Results in Courier Corp.'s book manufacturing and publishing segments reflected the different trends affecting the industry in the quarter ended December 29, 2001. Revenues in its book manufacturing segment fell 17% in the period to $38.3 million, while sales at Dover Publications remained flat at $8.5 million.
Company chairman Jim Conway observed that while holiday sales were better than expected for retailers, both publishers and retailers took "aggressive inventory control measures" in the period that resulted in reduced orders to printers. The strong holiday sales did permit Dover to maintain sales levels comparable to the quarter in 2000, despite the fact that revenues in the prior year were inflated by extra shipments, due to the backlog of orders that had resulted from Courier's purchase of the publisher. Orders were up 11% in the most recent quarter compared to the 2000 period.

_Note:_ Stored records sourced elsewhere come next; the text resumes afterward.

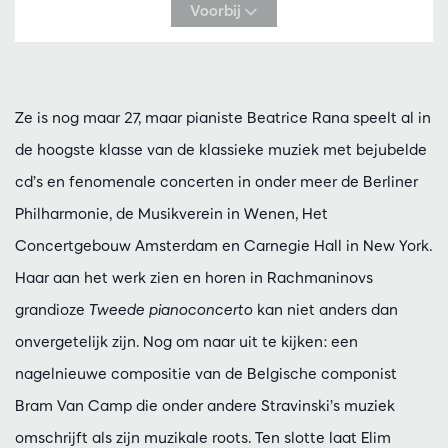
Voorbij
Ze is nog maar 27, maar pianiste Beatrice Rana speelt al in
de hoogste klasse van de klassieke muziek met bejubelde
cd’s en fenomenale concerten in onder meer de Berliner
Philharmonie, de Musikverein in Wenen, Het
Concertgebouw Amsterdam en Carnegie Hall in New York.
Haar aan het werk zien en horen in Rachmaninovs
grandioze
Tweede pianoconcerto
kan niet anders dan
onvergetelijk zijn. Nog om naar uit te kijken: een
nagelnieuwe compositie van de Belgische componist
Bram Van Camp die onder andere Stravinski’s muziek
omschrijft als zijn muzikale roots. Ten slotte laat Elim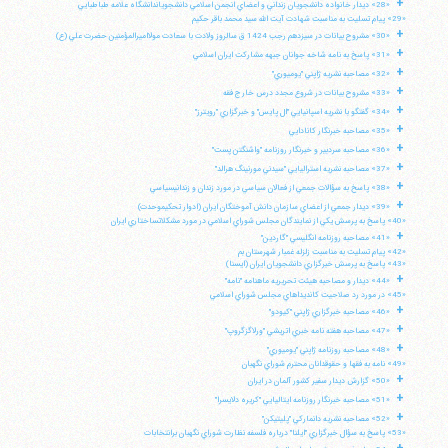
+
«28» ديدار خانواده دانشجويان زنداني و اعضاي انجمن اسلامي دانشجوياندانشگاه علامه طباطبايي
«29» پيام تسليت به مناسبت شهادت آيت الله سيد محمد باقر حكيم
+
«30» مشروح بيانات در سيزدهم رجب 1424 ق سالروز ولادت با سعادت مولااميرالمؤمنين حضرت علي (ع)
+
«31» پاسخ به نامه شاخه جوانان جبهه مشاركت ايران اسلامي
+
«32» مصاحبه نشريه ژاپني "يوميوري"
+
«33» مشروح بيانات در شروع مجدد درس خارج فقه
+
«34» گفتگو با نشريه اسپانيايي "ال پايس" و خبرگزاري "رويترز"
+
«35» مصاحبه خبرنگار كانادايي
+
«36» مصاحبه سردبير و خبرنگار روزنامه "واشنگتن پست"
+
«37» مصاحبه نشريه استراليايي "سيدني مورنينگ هرالد"
+
«38» پاسخ به سؤالات جمعي از فعالان سياسي در مورد زندان و زندانيسياسي
+
«39» ديدار جمعي از اعضاي سازمان دانش آموختگان ايران (ادوار تحكيموحدت)
«40» پاسخ به پرسش يكي از نمايندگان مجلس شوراي اسلامي در مورد مشكلاتساختاري ايران
+
«41» مصاحبه روزنامه انگليسي "گاردين"
«42» پيام تسليت به مناسبت زلزله غمبار شهرستان بم
«43» پاسخ به پرسش خبرگزاري دانشجويان ايران (ايسنا)
+
«44» ديدار و مصاحبه هيئت تحريريه ماهنامه "نامه"
«45» در مورد رد صلاحيت كانديداهاي مجلس شوراي اسلامي
+
«46» مصاحبه خبرگزاري ژاپني "كيودو"
+
«47» مصاحبه هفته نامه خبري اتريشي "ورلاگزگروپ"
+
«48» مصاحبه روزنامه ژاپني "يوميوري"
«49» نامه به فقها و حقوقدانان محترم شوراي نگهبان
آیت‌الله منتظری
+
وب سایت رسمی آیت‌الله منتظری
«50» گزارش ديدار سفير كشور آلمان در ايران
ایران
،
قم
،
میدان مصلّی، بلوار شهید محمّد منتظری، كوچه
+
«51» مصاحبه خبرنگار روزنامه ايتاليايي "كريره دلايسرا"
شماره ٨
کد پستی: 3713744381
+
«52» مصاحبه نشريه دانماركي "پليتيكن"
«53» پاسخ به سؤال خبرگزاري "ايلنا" درباره فلسفه نظارت شوراي نگهبان برانتخابات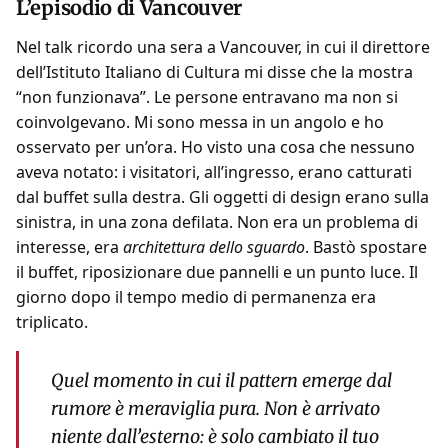
L’episodio di Vancouver
Nel talk ricordo una sera a Vancouver, in cui il direttore
dell’Istituto Italiano di Cultura mi disse che la mostra
“non funzionava”. Le persone entravano ma non si
coinvolgevano. Mi sono messa in un angolo e ho
osservato per un’ora. Ho visto una cosa che nessuno
aveva notato: i visitatori, all’ingresso, erano catturati
dal buffet sulla destra. Gli oggetti di design erano sulla
sinistra, in una zona defilata. Non era un problema di
interesse, era
architettura dello sguardo
. Bastò spostare
il buffet, riposizionare due pannelli e un punto luce. Il
giorno dopo il tempo medio di permanenza era
triplicato.
Quel momento in cui il pattern emerge dal
rumore è meraviglia pura. Non è arrivato
niente dall’esterno: è solo cambiato il tuo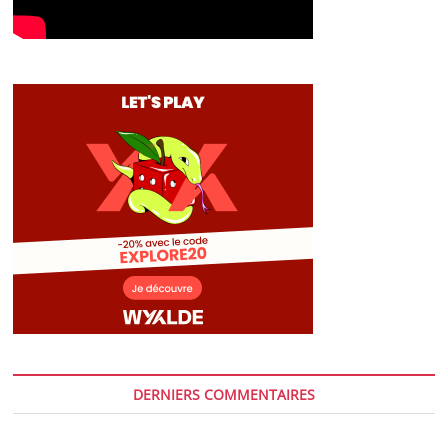
DERNIERS COMMENTAIRES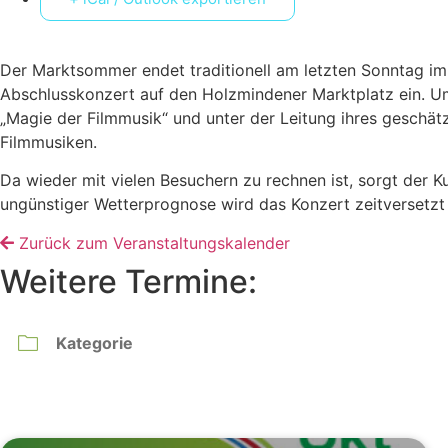
Der Marktsommer endet traditionell am letzten Sonntag im
Abschlusskonzert auf den Holzmindener Marktplatz ein. U
„Magie der Filmmusik“ und unter der Leitung ihres geschät
Filmmusiken.
Da wieder mit vielen Besuchern zu rechnen ist, sorgt der 
ungünstiger Wetterprognose wird das Konzert zeitversetzt u
Zurück zum Veranstaltungskalender
Weitere Termine: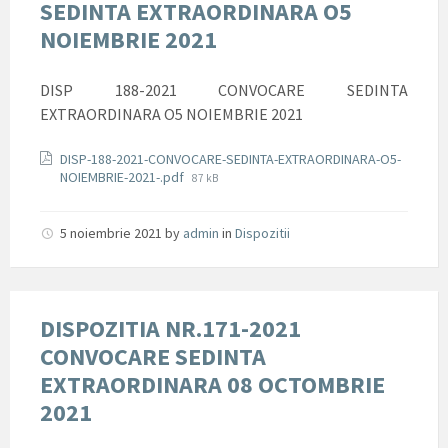
SEDINTA EXTRAORDINARA O5
NOIEMBRIE 2021
DISP 188-2021 CONVOCARE SEDINTA
EXTRAORDINARA O5 NOIEMBRIE 2021
Documente
DISP-188-2021-CONVOCARE-SEDINTA-EXTRAORDINARA-O5-
File
NOIEMBRIE-2021-.pdf
87 kB
size:
5 noiembrie 2021
by
admin
in
Dispozitii
DISPOZITIA NR.171-2021
CONVOCARE SEDINTA
EXTRAORDINARA 08 OCTOMBRIE
2021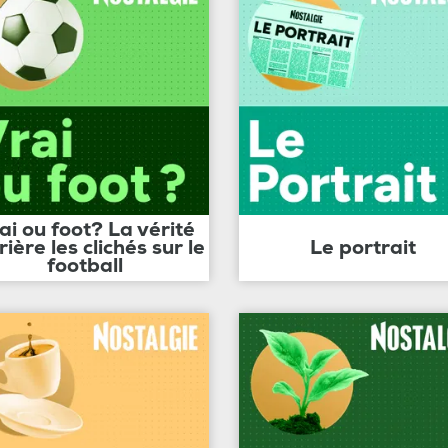
ai ou foot? La vérité
rière les clichés sur le
Le portrait
football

According to Courier, orders fell in all three manufacturing segments, with sales to the trade market off the most, falling 24%. Sales to the education market decreased 21%, with orders down in both the elhi and college segments. Sales fell 8% to the religious market due primarily to "manufacturing issues." The company said it expects orders from the religious segment to be up "significantly" in the second quarter. In fact, Conway predicted that by the second half of fiscal 2002 demand for all books will begin to grow as excess inventory is reduced.
Conway also continues to expect strong results from Dover over the course of the year, predicting double-digit growth in sales and earnings. For the entire company, total revenues for fiscal '02 are projected to be in the $210-million to $215-million range. In fiscal 2001, revenues were $211.9 million.